I say that as a child who left education far too early and I am from a working class background. You are doing her no favours taking away he her only advantage (the ability to save whilst her peers study and have free board) Her one and only benefit to working so early in life, is being taken away by her mother.

The OP made clear the £50 would go toward driving lessons for her DD! It's not really a school of hard knocks, more helping her DD put aside money for driving lessons which are really expensive but will help her in the long run. That's only really just over 2 hours week.
RTLGermanTV · 03/09/2021 14:32

This reply has been deleted

Message deleted by MNHQ. Here's a link to our Talk guidelines.
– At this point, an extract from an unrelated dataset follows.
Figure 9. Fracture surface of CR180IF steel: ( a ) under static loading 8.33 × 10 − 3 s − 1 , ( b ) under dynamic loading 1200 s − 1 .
GreyhoundG1rl · 03/09/2021 14:40

^ Fucking hell...

TheQueef · 03/09/2021 14:43

@GreyhoundG1rl

^ Fucking hell...
And how much is the fee?
WhereYouLeftIt · 03/09/2021 14:50

£50/week sounds more than fair to me. I was her age when I started paying board of 25% of my take-home pay.
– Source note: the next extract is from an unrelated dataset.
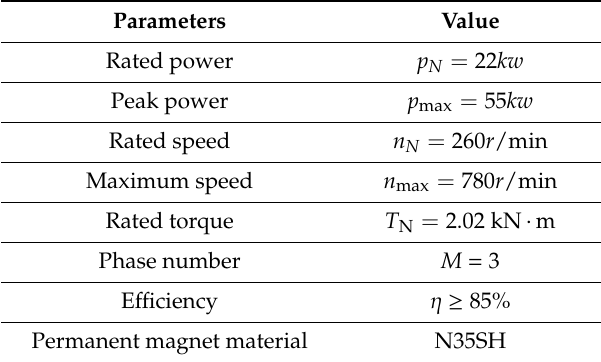
Table 2. Design requirements of the brushless DC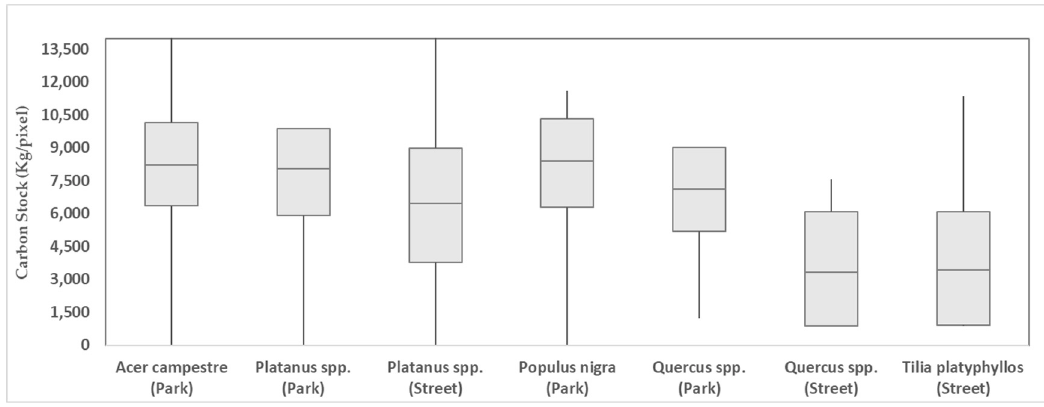
Figure 11. The overall results of the computed CS mapping in QGIS for all the dominant species. For the CS mapping validation, seven randomly selected plots were considered. Considering all the dominant species, four plots from the streets and another three plots were selected from the parks.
As to the phone, is there any way you can remove it from your BT account?

As parents it is our responsibility to prepare our offspring for independence, and part of that is financial independence. Board and paying for your own phone are the baby-steps towards that independence. Baby-steps, walk, run. You're doing the right thing by taking board off her.

AllTheSingleLadiess · 03/09/2021 16:30

I think you've had some crazy replies.

How many adults get to keep most of their salary for their own enjoyment ? I'm not saying that 16 year olds should be paying boring bills like council tax but she'll be having a great time on 14k minus £50pw

I think that there's some misunderstanding about apprenticeships too. My 20yo son did one and is now on £30k pa. When he's ready for the next level up (3-5 years), he'll be on £50k plus car. There are plenty of jobs higher that that too.

My son is smart but he scraped through A-levels and isn't really motivated or cut out for uni. However he really enjoys work, training and the qualifications he's done through work so apprenticeship has been a great way forward for him. OP has alluded to qualifications attached to this apprenticeship so it sounds like a good placement.

Apprenticeships aren't just for manual jobs and if my children were interested I wouldn't discourage them training as a tradesperson like a plumber anyway. I think that they are under rated as jobs and they are often the men who I see managing to do the school runs and have a nice standard of living.

stepupandbecounted · 04/09/2021 13:29

Well op now you have some offers from television channels you can let dd keep her own money until she is 18 - win win Grin drinks on you! Gin

Rozziie · 04/09/2021 14:34

@stepupandbecounted

Well op now you have some offers from television channels you can let dd keep her own money until she is 18 - win win Grin drinks on you! Gin
She might not be too happy about how it will be portrayed - making your children pay rent is viewed as disgusting in most of the rest of Europe, working or not. I guarantee the angle would be 'look what's considered acceptable in the crazy UK'.
Rewis · 04/09/2021 15:13

I don't think a minor should have to pay board to live at their parents house. I think what she has to to pay for herself (ie fancier phone, cars etc) are under negotiation but I don't agree with paying board.

Cleverpolly3 · 04/09/2021 15:25

@Icanflyhigh

You’ve made the mirror now too …. In case you’re not aware.